Iowa Code § 232.116(1)(l)(2).
The State alleged and the juvenile court found that both of the parents
have a “severe, chronic substance abuse problem.” That language was from the
pre-2012 version of section 232.116(1)(l)(2). In 2011, the legislature amended
this provision, replacing the phrase “severe, chronic substance abuse problem”
with “severe substance-related disorder.” See 2011 Iowa Acts ch. 121 § 58
(effective July 1, 2012). In the same enactment, the legislature defined
“substance-related disorder” as “a diagnosable substance abuse disorder of
sufficient duration to meet diagnostic criteria specified within the most current
diagnostic and statistical manual [DSM] of mental disorders published by the
American psychiatric association [APA] that results in a functional impairment.”
9
Id. § 26 (codified at Iowa Code § 125.2(14)). It is no longer sufficient for the court
to assess in lay terms whether the parent suffers from “a severe, chronic
substance problem.” The definition of substance-related disorder requires
consideration of diagnostic criteria from the DSM–5.

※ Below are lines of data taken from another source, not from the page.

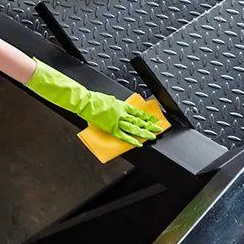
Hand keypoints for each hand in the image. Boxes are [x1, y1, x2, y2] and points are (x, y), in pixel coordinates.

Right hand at [28, 61, 163, 146]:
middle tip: (158, 129)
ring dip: (144, 133)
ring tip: (152, 137)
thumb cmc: (94, 100)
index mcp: (122, 105)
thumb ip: (117, 105)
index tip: (153, 119)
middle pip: (138, 121)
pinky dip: (132, 140)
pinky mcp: (111, 128)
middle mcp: (122, 113)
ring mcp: (117, 121)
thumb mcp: (109, 99)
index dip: (146, 117)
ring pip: (134, 128)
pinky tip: (139, 143)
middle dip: (149, 126)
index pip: (138, 112)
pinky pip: (124, 136)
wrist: (85, 103)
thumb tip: (122, 108)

Both the State’s petitions for termination and the court’s ruling relied on
outdated statutory language. The court did not make a finding the mother or the
father had a severe substance-related disorder as required by the current version
of section 232.116(1)(l)(2), nor has the State suggested any such evidence
exists. Accordingly, the termination of the mother’s and father’s parental rights
under section 232.116(l) has not been established by clear and convincing
evidence.
IV. Conclusion.
After reviewing these petitions on appeal, we have four options for
disposition; we may affirm or reverse the order, remand the case, or set the case
for briefing. Iowa R. App. P. 6.205. We do not have the option of substituting our
own judgment or supplementing the order of the juvenile court. See id. Because
the State has not established a ground to terminate the parental rights of either
parent, we need not address the challenges under sections 232.116(2) and (3).
We reverse on both appeals and remand for further proceedings.
REVERSED ON BOTH APPEALS AND REMANDED.